I can only offer what’s been helpful to me on my Chimera journey, but that doesn’t mean the information I suggest will be the right path for you. With that said, if you or someone you know might be a Chimera… The first thing I suggest to do is RESEARCH to find yourself a GENETICIST you can go to who has PRIOR knowledge and experience SPECIFICALLY with Chimerism. Outside of a GENETICIST I’ve heard an experienced DERMATOLOGIST or RHEUMATOLOGIST “might” be familiar with Chimerism depending on their past medical training as well.
Once you’ve found your doctor, make an appointment and at your consultation explain to them why you feel you’re a Chimera. Make sure to list all your prior/current medical issues and let them examine your outward physical traits (if any). Then let the doctor decipher from there what they’d like to test you for or do after evaluating you. You’re welcome to mention to your doctor SOME of the testing I’ve done has been GENOMIC testing, IMMUNE, ALLERGY, and FOOD testing. There isn’t just ONE specific test that’s done to trace or diagnose Chimerism. The diagnosis process can consist of many different factors and avenues depending on your individual case.
As far as answering anyones’ question about their own diagnosis, unfortunately I’ll never be the right person to determine any physical trait or health issue. Not through photos, emails, or in person. Even though I’m spreading Chimera Awareness, I’m not a geneticist, a doctor, or medical professional. As desperately as I want to help everyone who reaches out to me, I’m not qualified in any way to decide what your physical traits or medical problems are due to, nor the medical help you need to seek. I really do appreciate anyone who’s been brave enough to share their own stories and symptoms with me, thank you for that.
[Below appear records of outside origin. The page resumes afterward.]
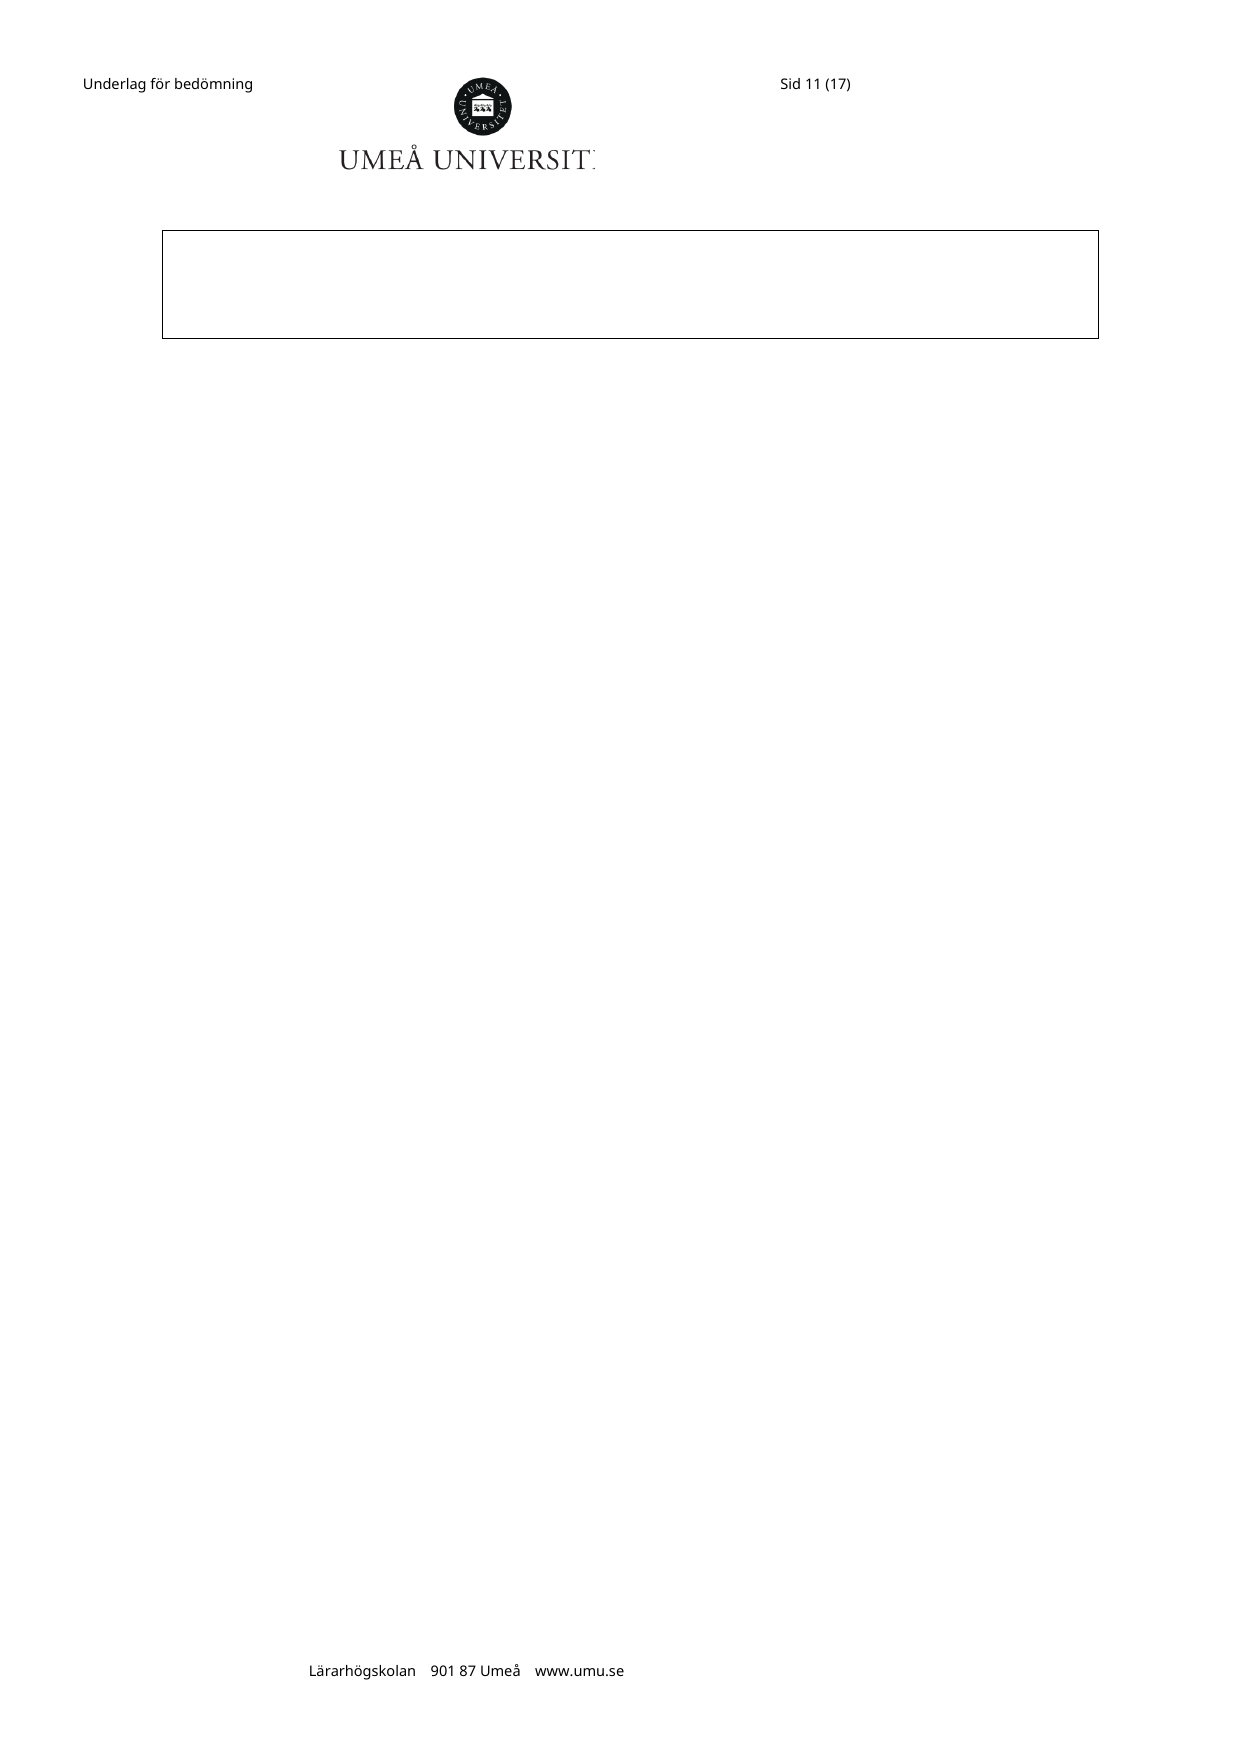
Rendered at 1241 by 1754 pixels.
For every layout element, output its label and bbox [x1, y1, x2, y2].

table_cell [163, 231, 1098, 338]
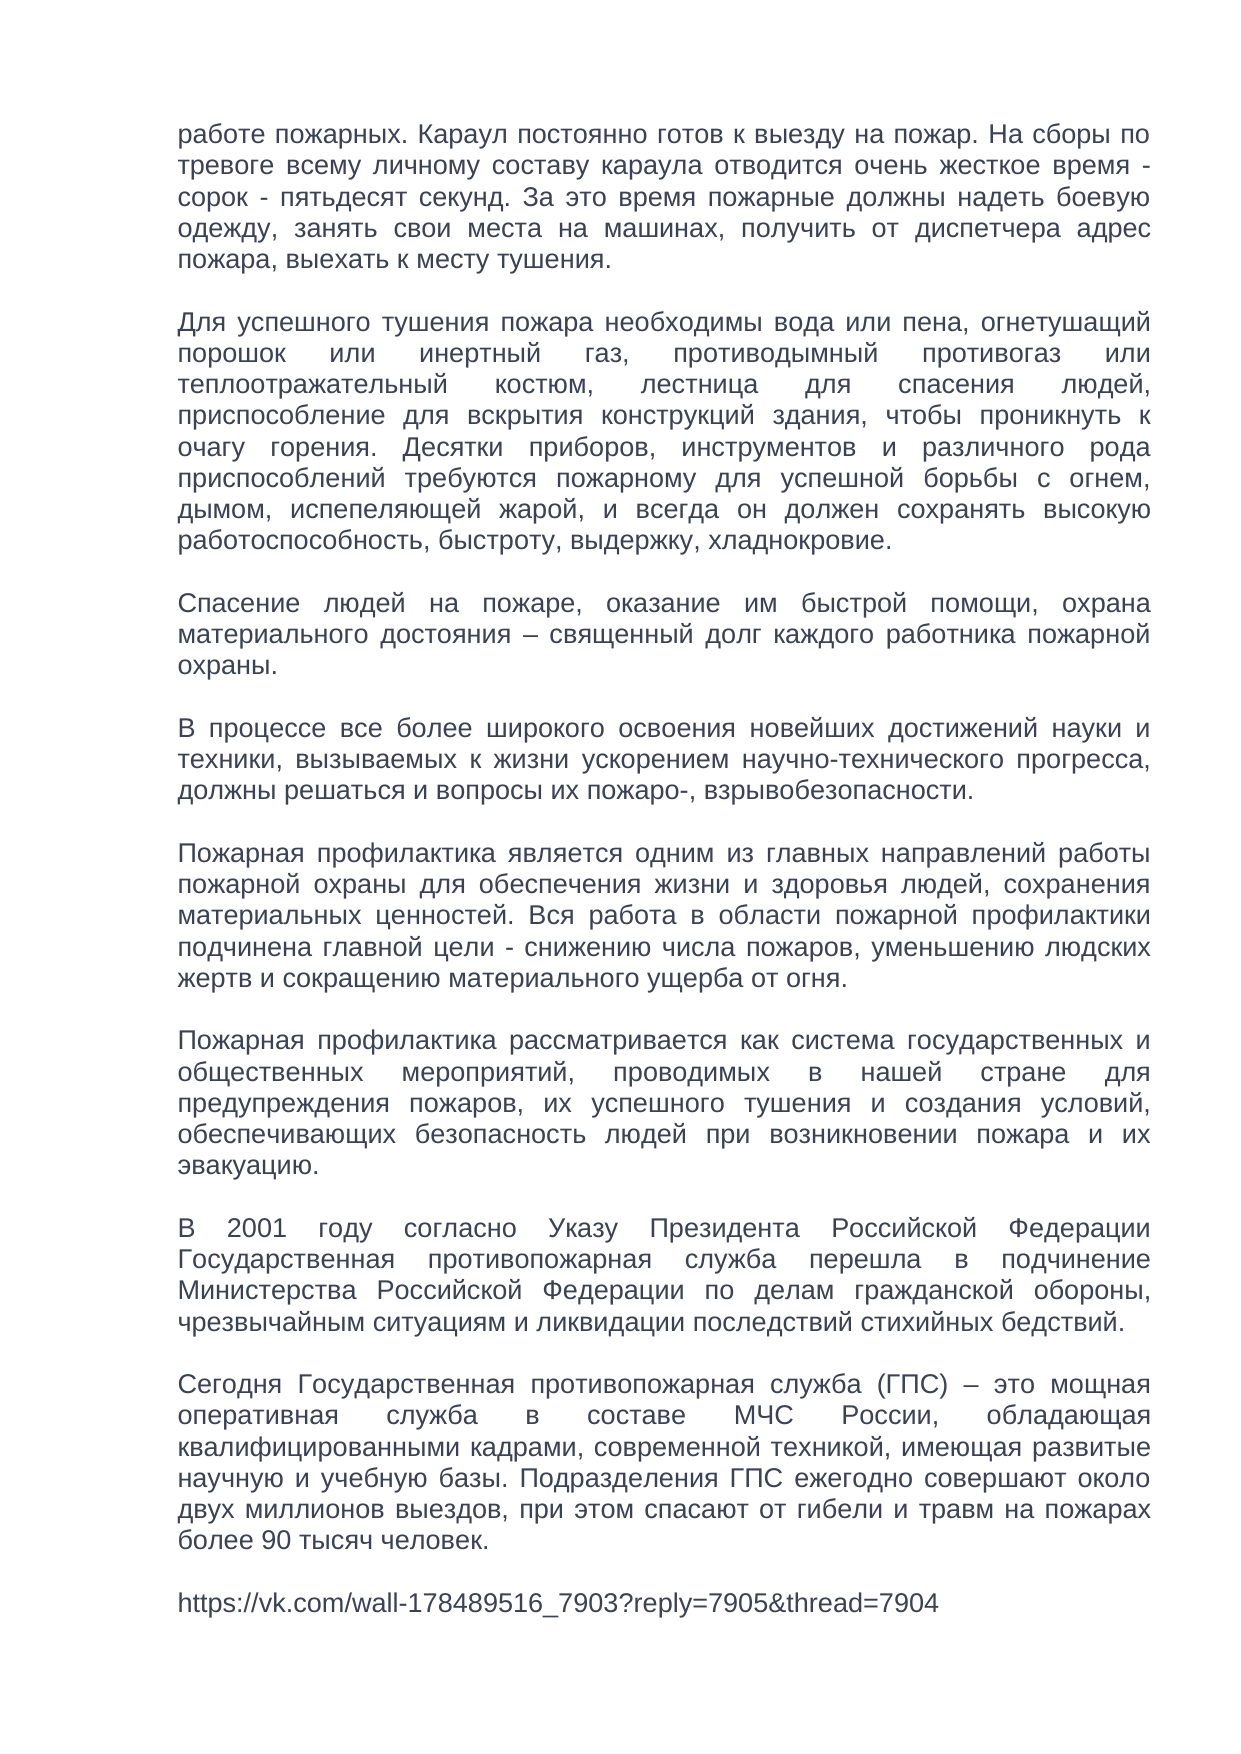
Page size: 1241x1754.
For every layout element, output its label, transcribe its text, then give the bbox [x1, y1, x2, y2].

text Пожарная профилактика является одним из главных направлений работы пожарной охраны для обеспечения жизни и здоровья людей, сохранения материальных ценностей. Вся работа в области пожарной профилактики подчинена главной цели - снижению числа пожаров, уменьшению людских жертв и сокращению материального ущерба от огня. [177, 837, 1152, 993]
text Сегодня Государственная противопожарная служба (ГПС) – это мощная оперативная служба в составе МЧС России, обладающая квалифицированными кадрами, современной техникой, имеющая развитые научную и учебную базы. Подразделения ГПС ежегодно совершают около двух миллионов выездов, при этом спасают от гибели и травм на пожарах более 90 тысяч человек. [177, 1368, 1152, 1556]
text В процессе все более широкого освоения новейших достижений науки и техники, вызываемых к жизни ускорением научно-технического прогресса, должны решаться и вопросы их пожаро-, взрывобезопасности. [177, 712, 1152, 806]
text Спасение людей на пожаре, оказание им быстрой помощи, охрана материального достояния – священный долг каждого работника пожарной охраны. [177, 587, 1152, 681]
text В 2001 году согласно Указу Президента Российской Федерации Государственная противопожарная служба перешла в подчинение Министерства Российской Федерации по делам гражданской обороны, чрезвычайным ситуациям и ликвидации последствий стихийных бедствий. [177, 1212, 1152, 1337]
text Пожарная профилактика рассматривается как система государственных и общественных мероприятий, проводимых в нашей стране для предупреждения пожаров, их успешного тушения и создания условий, обеспечивающих безопасность людей при возникновении пожара и их эвакуацию. [177, 1024, 1152, 1181]
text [177, 118, 1152, 274]
text Для успешного тушения пожара необходимы вода или пена, огнетушащий порошок или инертный газ, противодымный противогаз или теплоотражательный костюм, лестница для спасения людей, приспособление для вскрытия конструкций здания, чтобы проникнуть к очагу горения. Десятки приборов, инструментов и различного рода приспособлений требуются пожарному для успешной борьбы с огнем, дымом, испепеляющей жарой, и всегда он должен сохранять высокую работоспособность, быстроту, выдержку, хладнокровие. [177, 306, 1152, 556]
text https://vk.com/wall-178489516_7903?reply=7905&thread=7904 [177, 1587, 1152, 1618]
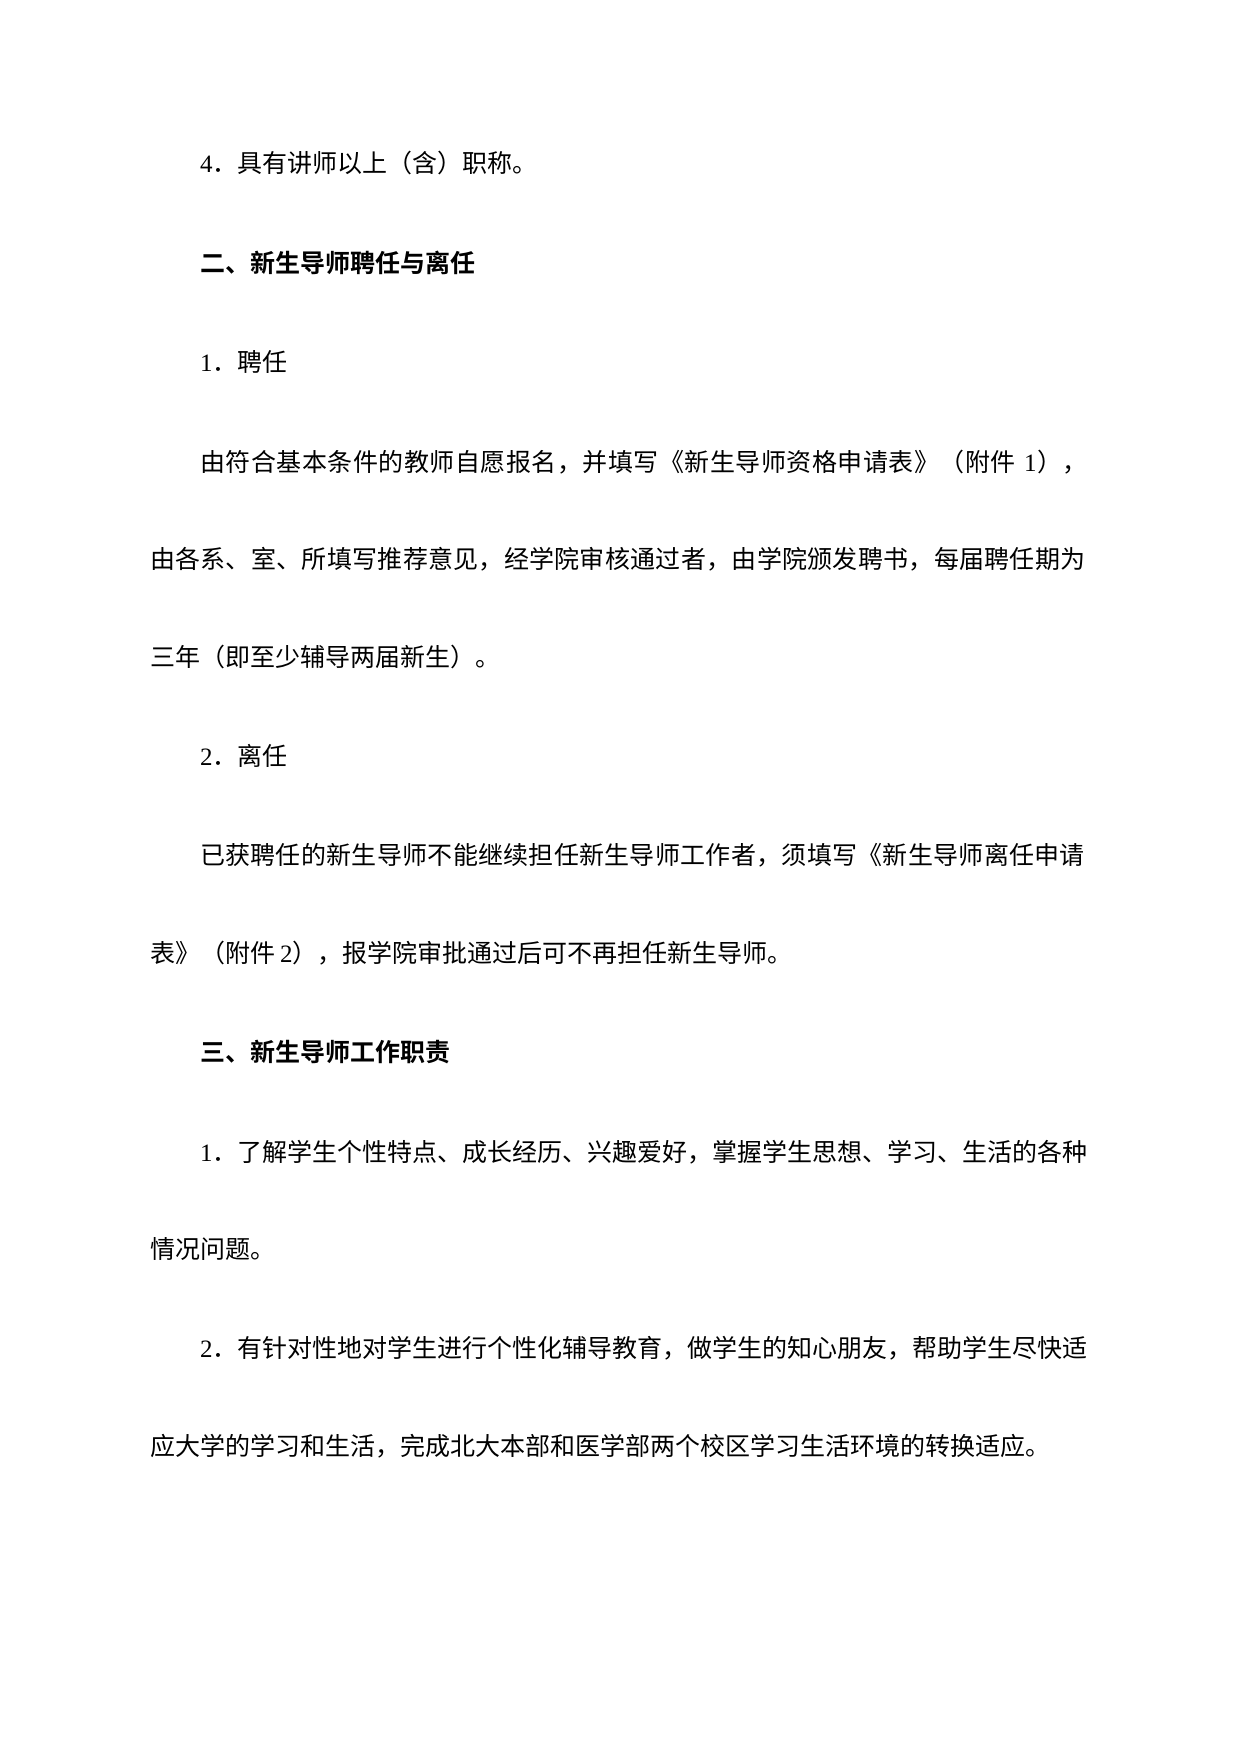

I have only good intentions in spreading Chimera Awareness which is to inform others that this condition is real and does exist. Also, being an advocate for Chimera Awareness, it’s link to autoimmune and body positivity. I wish I could offer more assistance at this time, but I myself am still learning about Chimerism. Due to it being rare, this will be a long process in gaining new information on this condition and with time anything I can share with you publicly I will. Thank you for being a part of my journey and for all of your messages and comments. I’m extremely appreciative for each and everyone of you, your kindness, love and support!